The brain dead one here

It’s like this: I felt a bit of pressure in my sinuses this afternoon so I thought I’d just lie down and tilt my head a certain way. I fell into a nap; I don’t think that’s a widely used idiom, but if you can fall into a deep sleep, why not a nap? Then I woke up and thought, Oh my dear goodness (or something of that ilk), how am I ever going to get to sleep tonight?

So I read a book, did a couple of Sudoku’s, laughed at the thought of housework and took part in a Words with Friends game. I have been told, by the way, that since I only play with one person, my game is Word with Friend, but that’s a technicality and like Rhett, I don’t give a damn.

Later, I found my mind becoming befuddled as I tried to think of words my letters could make and I decided it would be wiser to wait until the morning to continue. I was feeling drowsy and I lay down in my jammies. That’s what I did – I lay there. After a while it occurred to me that my befuddledment was perhaps somewhat akin to being tipsy and having a craving for silly jokes and bad puns.

That brings us to now.
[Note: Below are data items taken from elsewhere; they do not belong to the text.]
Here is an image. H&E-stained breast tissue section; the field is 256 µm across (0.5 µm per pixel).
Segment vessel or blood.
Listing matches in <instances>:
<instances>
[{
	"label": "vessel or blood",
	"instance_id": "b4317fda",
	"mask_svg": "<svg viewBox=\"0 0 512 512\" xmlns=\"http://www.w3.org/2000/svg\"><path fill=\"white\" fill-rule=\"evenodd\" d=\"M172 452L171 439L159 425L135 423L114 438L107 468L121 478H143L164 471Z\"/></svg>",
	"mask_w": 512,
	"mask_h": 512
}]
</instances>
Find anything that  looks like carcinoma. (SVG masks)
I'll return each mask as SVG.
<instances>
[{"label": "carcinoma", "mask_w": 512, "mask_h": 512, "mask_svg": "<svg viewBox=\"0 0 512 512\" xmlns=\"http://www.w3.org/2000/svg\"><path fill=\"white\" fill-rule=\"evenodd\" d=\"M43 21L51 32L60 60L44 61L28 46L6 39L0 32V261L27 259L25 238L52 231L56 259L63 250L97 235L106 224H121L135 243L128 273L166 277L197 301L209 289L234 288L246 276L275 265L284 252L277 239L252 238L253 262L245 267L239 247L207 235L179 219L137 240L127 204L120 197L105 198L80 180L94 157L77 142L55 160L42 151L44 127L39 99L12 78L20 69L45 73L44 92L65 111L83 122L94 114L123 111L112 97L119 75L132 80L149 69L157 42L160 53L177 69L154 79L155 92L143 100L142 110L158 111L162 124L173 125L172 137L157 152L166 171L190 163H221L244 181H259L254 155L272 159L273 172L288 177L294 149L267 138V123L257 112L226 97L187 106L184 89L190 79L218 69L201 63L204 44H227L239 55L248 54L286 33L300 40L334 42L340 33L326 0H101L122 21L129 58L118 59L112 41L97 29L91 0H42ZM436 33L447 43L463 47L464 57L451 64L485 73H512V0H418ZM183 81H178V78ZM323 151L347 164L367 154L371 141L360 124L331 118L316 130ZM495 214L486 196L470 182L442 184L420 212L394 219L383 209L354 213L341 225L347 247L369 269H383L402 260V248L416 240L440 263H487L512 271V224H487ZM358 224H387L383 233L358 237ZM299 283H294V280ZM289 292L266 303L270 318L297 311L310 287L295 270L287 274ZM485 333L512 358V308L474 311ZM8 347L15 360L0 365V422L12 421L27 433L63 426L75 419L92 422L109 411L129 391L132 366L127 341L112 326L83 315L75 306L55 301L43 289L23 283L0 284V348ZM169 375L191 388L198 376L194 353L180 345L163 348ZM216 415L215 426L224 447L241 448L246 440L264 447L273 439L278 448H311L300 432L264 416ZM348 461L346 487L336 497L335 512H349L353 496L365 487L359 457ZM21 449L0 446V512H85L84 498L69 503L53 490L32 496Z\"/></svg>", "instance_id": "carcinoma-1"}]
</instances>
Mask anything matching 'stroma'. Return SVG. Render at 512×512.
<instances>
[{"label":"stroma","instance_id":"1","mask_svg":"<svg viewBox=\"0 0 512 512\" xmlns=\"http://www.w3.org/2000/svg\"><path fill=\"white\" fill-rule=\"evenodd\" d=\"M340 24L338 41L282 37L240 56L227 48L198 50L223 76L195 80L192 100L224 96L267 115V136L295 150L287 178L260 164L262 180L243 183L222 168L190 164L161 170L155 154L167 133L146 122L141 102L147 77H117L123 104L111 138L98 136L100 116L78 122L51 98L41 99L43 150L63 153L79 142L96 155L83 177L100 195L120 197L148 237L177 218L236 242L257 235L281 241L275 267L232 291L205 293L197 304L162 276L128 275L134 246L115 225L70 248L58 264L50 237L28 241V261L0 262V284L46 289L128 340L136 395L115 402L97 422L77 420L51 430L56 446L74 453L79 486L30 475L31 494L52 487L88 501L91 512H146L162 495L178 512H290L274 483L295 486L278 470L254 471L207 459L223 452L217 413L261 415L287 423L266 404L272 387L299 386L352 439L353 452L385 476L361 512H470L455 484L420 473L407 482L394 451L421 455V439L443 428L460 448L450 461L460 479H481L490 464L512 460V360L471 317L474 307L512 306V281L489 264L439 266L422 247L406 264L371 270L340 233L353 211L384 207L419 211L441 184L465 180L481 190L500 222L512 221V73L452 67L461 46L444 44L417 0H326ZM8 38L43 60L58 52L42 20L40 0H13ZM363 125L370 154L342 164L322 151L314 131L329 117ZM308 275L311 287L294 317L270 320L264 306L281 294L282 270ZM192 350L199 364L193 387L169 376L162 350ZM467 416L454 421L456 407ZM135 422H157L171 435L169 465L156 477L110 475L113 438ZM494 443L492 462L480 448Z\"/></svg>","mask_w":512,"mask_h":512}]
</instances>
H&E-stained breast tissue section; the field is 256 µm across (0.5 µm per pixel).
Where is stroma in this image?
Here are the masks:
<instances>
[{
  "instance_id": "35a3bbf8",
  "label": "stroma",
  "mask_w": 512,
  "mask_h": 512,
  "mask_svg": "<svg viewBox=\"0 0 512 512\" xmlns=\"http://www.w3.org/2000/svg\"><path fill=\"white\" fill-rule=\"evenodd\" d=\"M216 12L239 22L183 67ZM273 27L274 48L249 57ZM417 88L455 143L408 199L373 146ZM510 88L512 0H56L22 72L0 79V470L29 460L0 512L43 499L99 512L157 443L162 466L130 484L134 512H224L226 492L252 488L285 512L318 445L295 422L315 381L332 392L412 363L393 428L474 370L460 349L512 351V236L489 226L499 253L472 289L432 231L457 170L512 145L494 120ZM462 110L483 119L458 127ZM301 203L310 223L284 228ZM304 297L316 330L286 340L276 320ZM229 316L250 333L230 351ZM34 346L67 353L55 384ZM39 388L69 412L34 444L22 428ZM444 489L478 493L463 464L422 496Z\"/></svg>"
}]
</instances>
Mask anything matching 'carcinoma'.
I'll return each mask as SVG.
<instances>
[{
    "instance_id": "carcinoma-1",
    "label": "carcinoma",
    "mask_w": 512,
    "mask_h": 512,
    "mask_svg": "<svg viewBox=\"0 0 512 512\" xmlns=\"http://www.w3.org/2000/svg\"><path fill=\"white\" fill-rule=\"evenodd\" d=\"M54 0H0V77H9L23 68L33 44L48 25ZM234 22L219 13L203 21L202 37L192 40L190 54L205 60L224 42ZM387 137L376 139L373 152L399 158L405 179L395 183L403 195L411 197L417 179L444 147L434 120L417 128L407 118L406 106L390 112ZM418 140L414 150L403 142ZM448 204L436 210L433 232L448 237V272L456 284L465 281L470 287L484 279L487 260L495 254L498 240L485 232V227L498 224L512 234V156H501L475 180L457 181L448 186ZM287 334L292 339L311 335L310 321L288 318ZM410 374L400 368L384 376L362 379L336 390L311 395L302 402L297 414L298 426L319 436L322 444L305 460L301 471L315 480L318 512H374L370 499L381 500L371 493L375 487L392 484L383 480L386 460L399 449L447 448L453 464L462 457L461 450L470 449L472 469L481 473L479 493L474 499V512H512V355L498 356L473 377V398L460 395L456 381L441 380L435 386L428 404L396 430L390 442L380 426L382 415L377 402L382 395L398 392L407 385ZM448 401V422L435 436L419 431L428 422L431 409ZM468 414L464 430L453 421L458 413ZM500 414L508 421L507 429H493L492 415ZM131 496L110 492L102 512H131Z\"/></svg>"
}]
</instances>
It is difficult to have a Gatsby party for one and herbal tea doesn’t usually flow from a fountain. And it definitely has NO BUBBLES. I suppose I will have to tell myself a bedtime story about 90 people – electricians, plumbers, carpenters and maids come in and, after sending me to hotel room with a mini-fridge, redo my house overnight. Kind of the way workmen swarmed over the heavily damaged Yorktown in WWII to get it back in service 72 hours after it arrived at Pearl Harbor.

Oh, and gardeners with floodlights, and, hey, I’ll let them work on through the day tomorrow. It is such a nice little fairy tale.

Well:

Now I lay me down to sleep,
I pray the Lord my soul to keep.
If I should die before I wake,
I pray the Lord my soul to take.

I think there is a new version now that deals with morning light, but this is the first one I learned, just like I learned the words to Jesus Loves Me in Sunday School before I was old enough for real school. I say I learned the words, because everyone knows I could never learn the tune.